Supremo pode rever prisões após condenação em segunda instância

domingo, janeiro 28, 2018

Foto: Breno Fortes/CB/D.A Press


Com uma ação movida pelo PEN pronta para ser julgada, STF deve reavaliar o entendimento firmado em 2016 que permite a detenção de réus condenados após julgamento por uma turma colegiada. Medida poderia beneficiar o ex-presidente Lula


"O início da execução de decisão condenatória somente após o trânsito em julgado é uma jabuticaba brasileira, que não ocorre em país civilizado do mundo ocidental, constituindo um hino à impunidade", Carlos Mário Velloso, ex-presidente do Supremo Tribunal Federal - STF. O Supremo Tribunal Federal deve acelerar o debate sobre a execução das punições de condenados em segunda instância para evitar questionamentos impulsionados pelo julgamento do ex-presidente da República Luiz Inácio Lula da Silva, que pegou 12 anos e um mês de prisão por corrupção passiva e lavagem de dinheiro no caso do tríplex do Guarujá (SP).

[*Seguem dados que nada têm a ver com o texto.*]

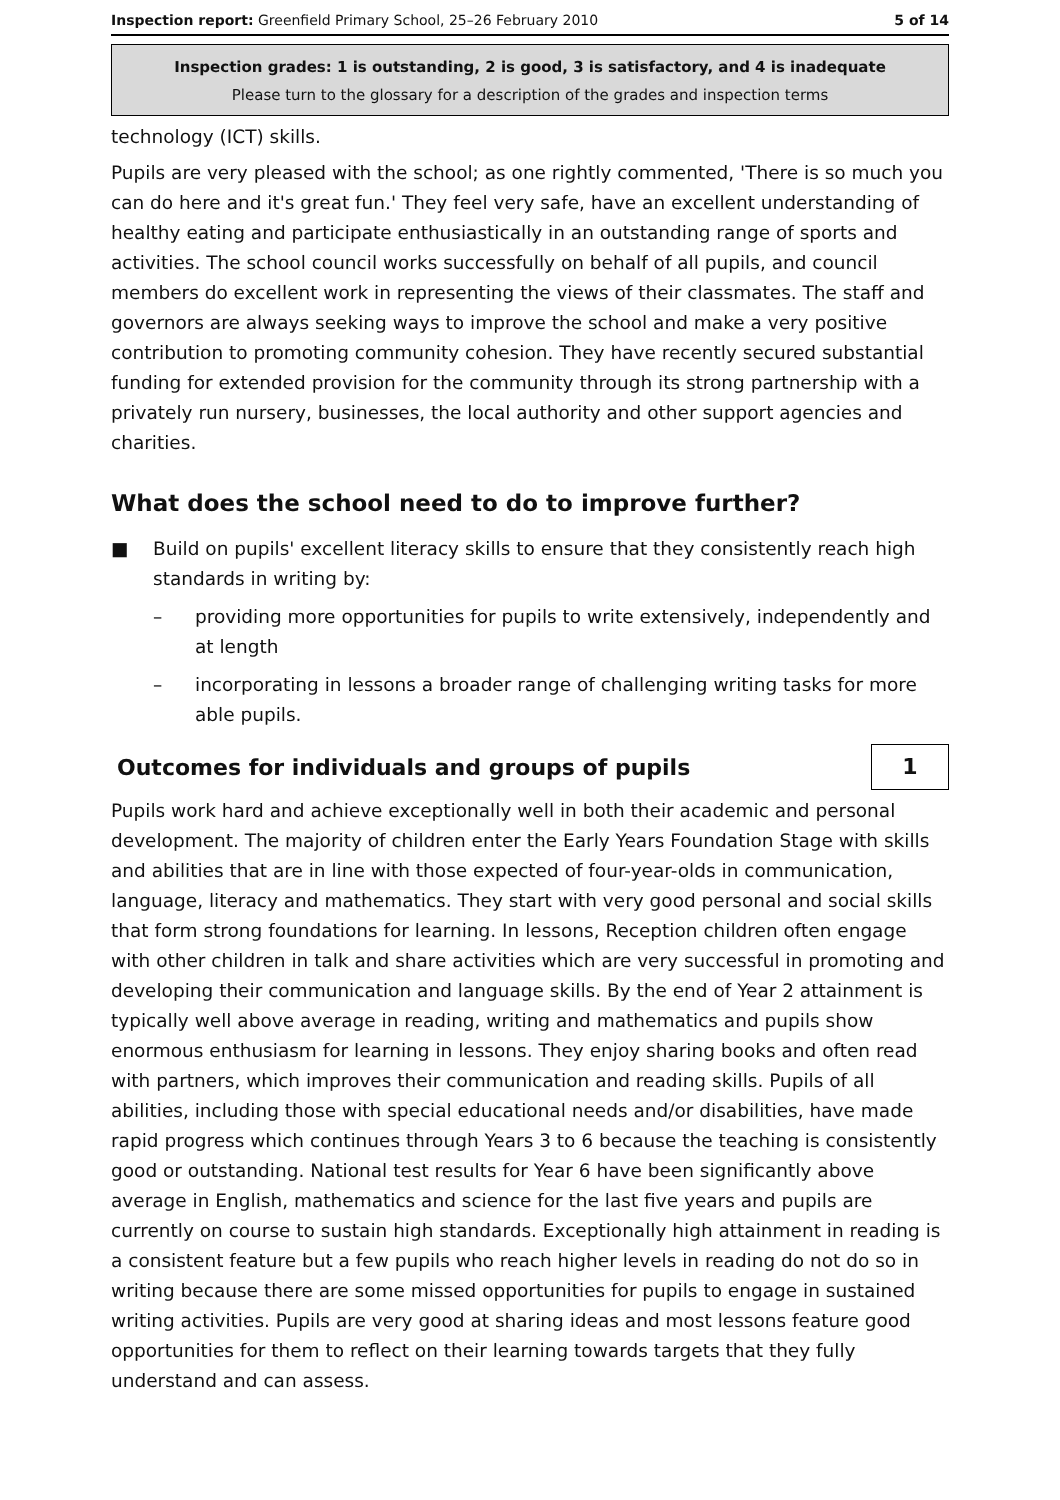Inspection report: Greenfield Primary School, 25–26 February 2010 5 of 14
Inspection grades: 1 is outstanding, 2 is good, 3 is satisfactory, and 4 is inadequate
Please turn to the glossary for a description of the grades and inspection terms
technology (ICT) skills.
Pupils are very pleased with the school; as one rightly commented, 'There is so much you can do here and it's great fun.' They feel very safe, have an excellent understanding of healthy eating and participate enthusiastically in an outstanding range of sports and activities. The school council works successfully on behalf of all pupils, and council members do excellent work in representing the views of their classmates. The staff and governors are always seeking ways to improve the school and make a very positive contribution to promoting community cohesion. They have recently secured substantial funding for extended provision for the community through its strong partnership with a privately run nursery, businesses, the local authority and other support agencies and charities.
What does the school need to do to improve further?
■ Build on pupils' excellent literacy skills to ensure that they consistently reach high standards in writing by:
– providing more opportunities for pupils to write extensively, independently and at length
– incorporating in lessons a broader range of challenging writing tasks for more able pupils.
Outcomes for individuals and groups of pupils
1
Pupils work hard and achieve exceptionally well in both their academic and personal development. The majority of children enter the Early Years Foundation Stage with skills and abilities that are in line with those expected of four-year-olds in communication, language, literacy and mathematics. They start with very good personal and social skills that form strong foundations for learning. In lessons, Reception children often engage with other children in talk and share activities which are very successful in promoting and developing their communication and language skills. By the end of Year 2 attainment is typically well above average in reading, writing and mathematics and pupils show enormous enthusiasm for learning in lessons. They enjoy sharing books and often read with partners, which improves their communication and reading skills. Pupils of all abilities, including those with special educational needs and/or disabilities, have made rapid progress which continues through Years 3 to 6 because the teaching is consistently good or outstanding. National test results for Year 6 have been significantly above average in English, mathematics and science for the last five years and pupils are currently on course to sustain high standards. Exceptionally high attainment in reading is a consistent feature but a few pupils who reach higher levels in reading do not do so in writing because there are some missed opportunities for pupils to engage in sustained writing activities. Pupils are very good at sharing ideas and most lessons feature good opportunities for them to reflect on their learning towards targets that they fully understand and can assess.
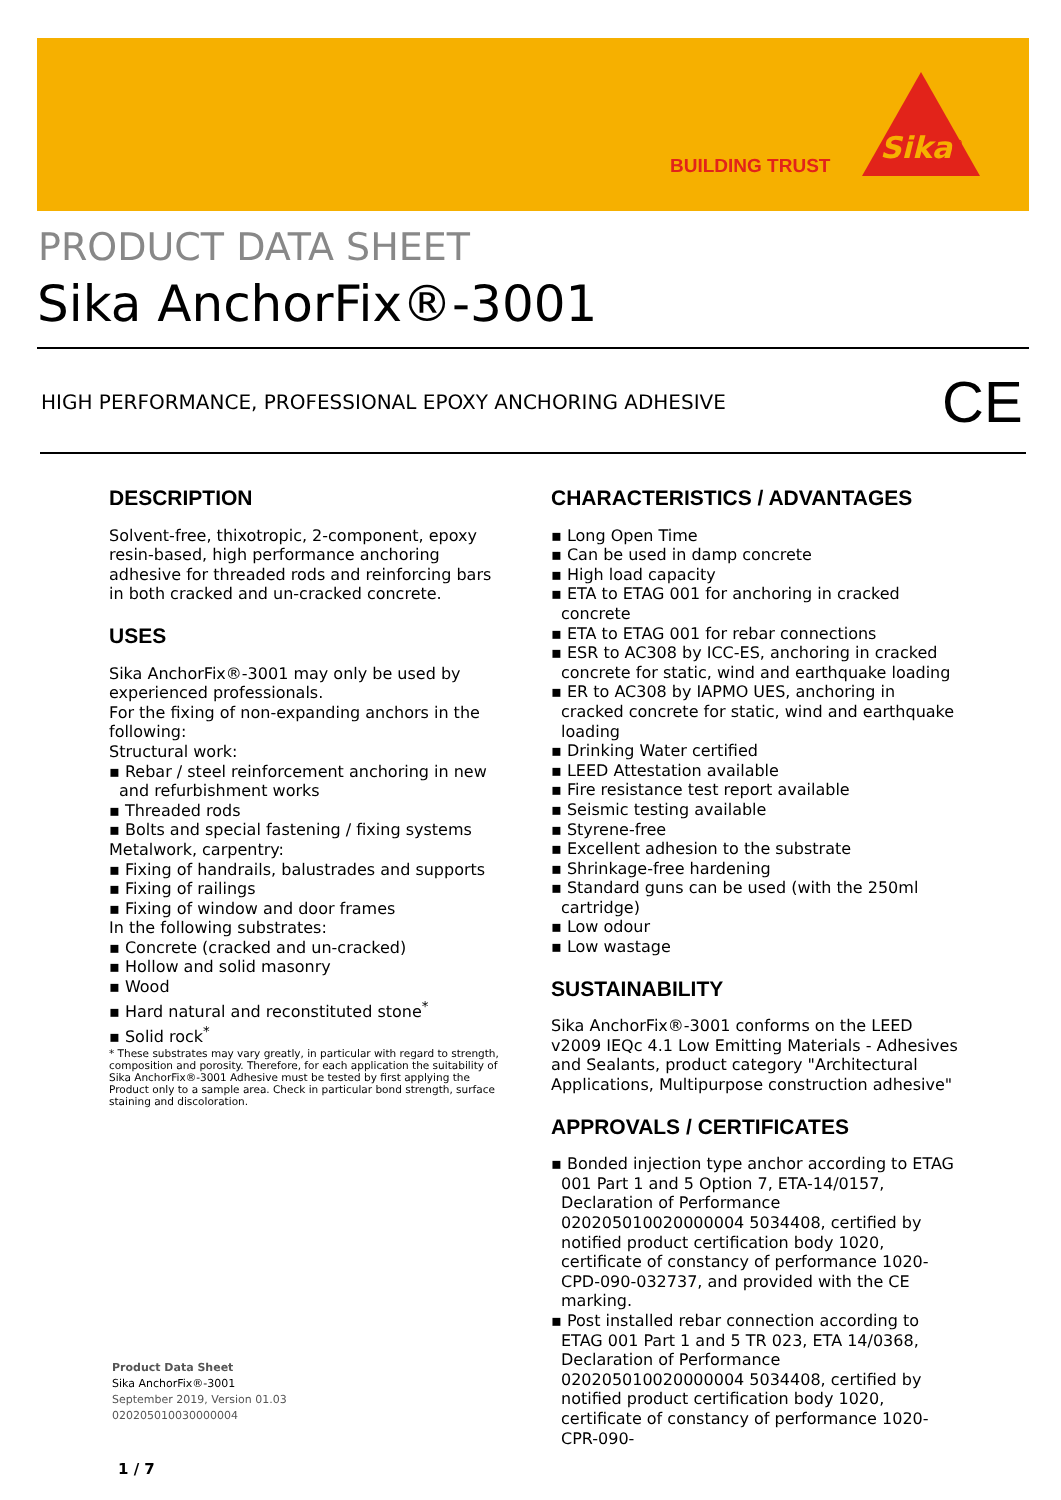BUILDING TRUST
Sika<sup>®</sup>
PRODUCT DATA SHEET
Sika AnchorFix®-3001
HIGH PERFORMANCE, PROFESSIONAL EPOXY ANCHORING ADHESIVE
CE
DESCRIPTION
Solvent-free, thixotropic, 2-component, epoxy resin-based, high performance anchoring adhesive for threaded rods and reinforcing bars in both cracked and un-cracked concrete.
USES
Sika AnchorFix®-3001 may only be used by experienced professionals.
For the fixing of non-expanding anchors in the following:
Structural work:
▪ Rebar / steel reinforcement anchoring in new and refurbishment works
▪ Threaded rods
▪ Bolts and special fastening / fixing systems
Metalwork, carpentry:
▪ Fixing of handrails, balustrades and supports
▪ Fixing of railings
▪ Fixing of window and door frames
In the following substrates:
▪ Concrete (cracked and un-cracked)
▪ Hollow and solid masonry
▪ Wood
▪ Hard natural and reconstituted stone<sup>*</sup>
▪ Solid rock<sup>*</sup>
* These substrates may vary greatly, in particular with regard to strength, composition and porosity. Therefore, for each application the suitability of Sika AnchorFix®-3001 Adhesive must be tested by first applying the Product only to a sample area. Check in particular bond strength, surface staining and discoloration.
CHARACTERISTICS / ADVANTAGES
▪ Long Open Time
▪ Can be used in damp concrete
▪ High load capacity
▪ ETA to ETAG 001 for anchoring in cracked concrete
▪ ETA to ETAG 001 for rebar connections
▪ ESR to AC308 by ICC-ES, anchoring in cracked concrete for static, wind and earthquake loading
▪ ER to AC308 by IAPMO UES, anchoring in cracked concrete for static, wind and earthquake loading
▪ Drinking Water certified
▪ LEED Attestation available
▪ Fire resistance test report available
▪ Seismic testing available
▪ Styrene-free
▪ Excellent adhesion to the substrate
▪ Shrinkage-free hardening
▪ Standard guns can be used (with the 250ml cartridge)
▪ Low odour
▪ Low wastage
SUSTAINABILITY
Sika AnchorFix®-3001 conforms on the LEED v2009 IEQc 4.1 Low Emitting Materials - Adhesives and Sealants, product category "Architectural Applications, Multipurpose construction adhesive"
APPROVALS / CERTIFICATES
▪ Bonded injection type anchor according to ETAG 001 Part 1 and 5 Option 7, ETA-14/0157, Declaration of Performance 020205010020000004 5034408, certified by notified product certification body 1020, certificate of constancy of performance 1020-CPD-090-032737, and provided with the CE marking.
▪ Post installed rebar connection according to ETAG 001 Part 1 and 5 TR 023, ETA 14/0368, Declaration of Performance 020205010020000004 5034408, certified by notified product certification body 1020, certificate of constancy of performance 1020-CPR-090-
Product Data Sheet
Sika AnchorFix®-3001
September 2019, Version 01.03
020205010030000004
1 / 7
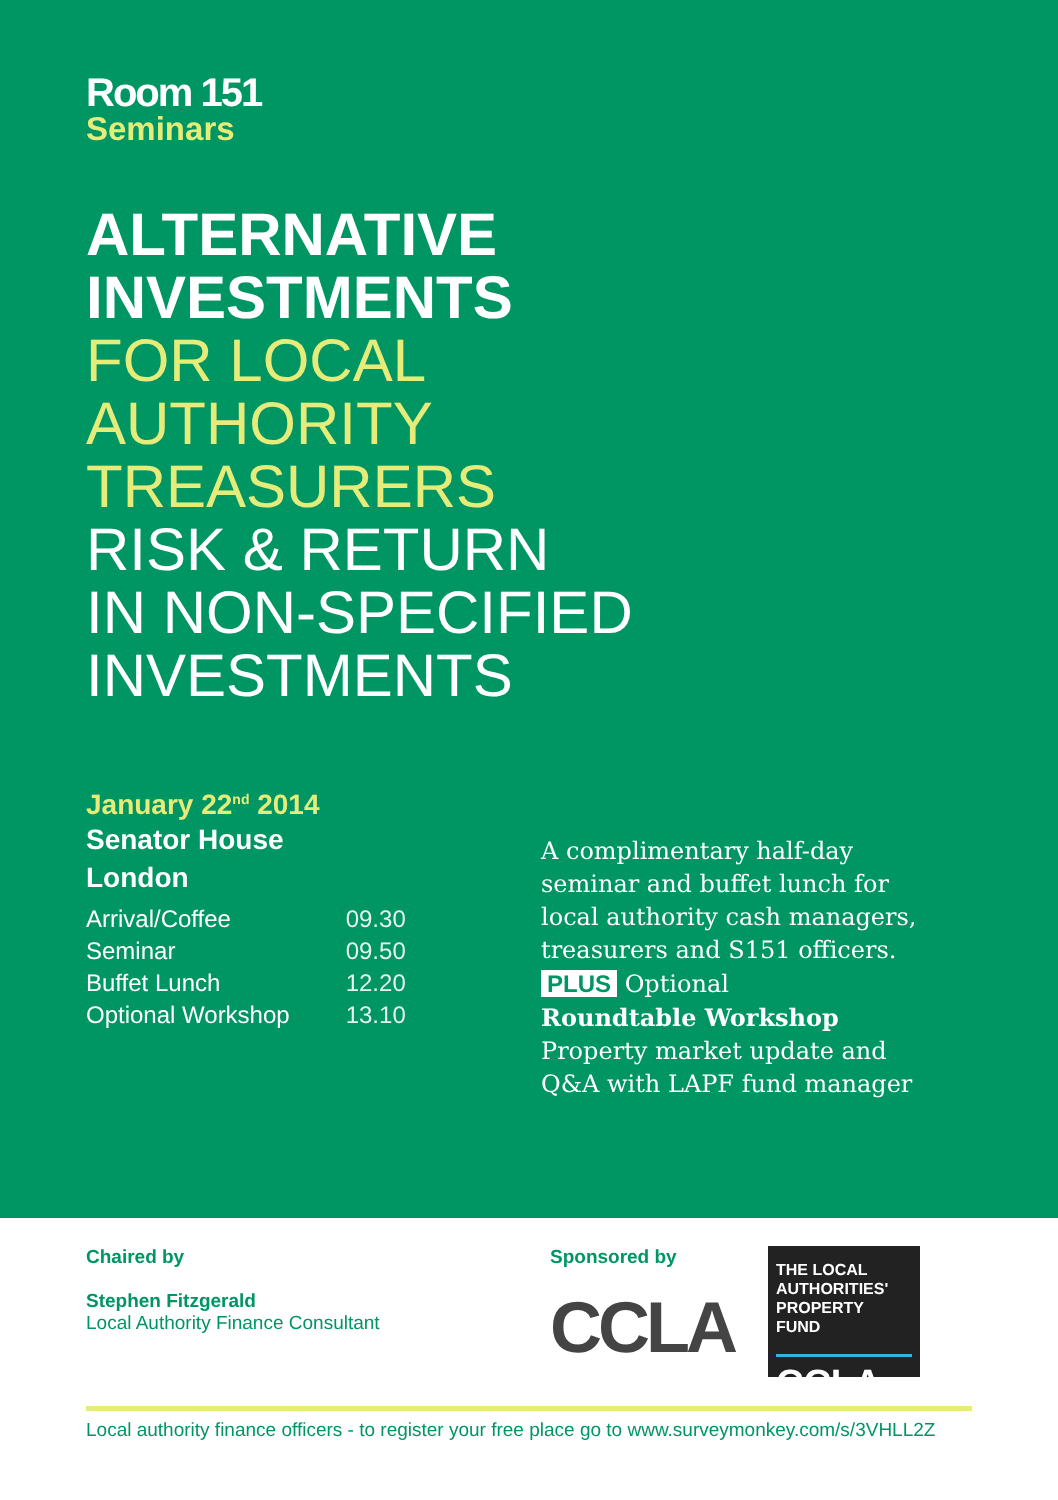Room 151
Seminars
ALTERNATIVE
INVESTMENTS
FOR LOCAL
AUTHORITY
TREASURERS
RISK & RETURN
IN NON-SPECIFIED
INVESTMENTS
January 22<sup>nd</sup> 2014
Senator House
London
| Arrival/Coffee | 09.30 |
| Seminar | 09.50 |
| Buffet Lunch | 12.20 |
| Optional Workshop | 13.10 |
A complimentary half-day
seminar and buffet lunch for
local authority cash managers,
treasurers and S151 officers.
PLUS Optional
Roundtable Workshop
Property market update and
Q&A with LAPF fund manager
Chaired by
Stephen Fitzgerald
Local Authority Finance Consultant
Sponsored by
CCLA
THE LOCAL AUTHORITIES' PROPERTY FUND
CCLA
Local authority finance officers - to register your free place go to www.surveymonkey.com/s/3VHLL2Z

Atualmente, o STF entende que se pode prender o réu após julgamento por uma turma colegiada, mesmo com recursos a tribunais superiores. Está pronta para ser julgada pelo Supremo uma ação que tenta mudar o entendimento. Por isso, integrantes do Supremo Tribunal Federal - STF acreditam que é preciso decidir o tema de forma permanente. O processo, movido pelo Partido Ecológico Nacional - PEN, vai contra o entendimento do colegiado, que permite prisões de pessoas condenadas em segunda instância — como é o caso de Lula, após decisões do juiz federal Sérgio Moro e do colegiado de desembargadores em Porto Alegre.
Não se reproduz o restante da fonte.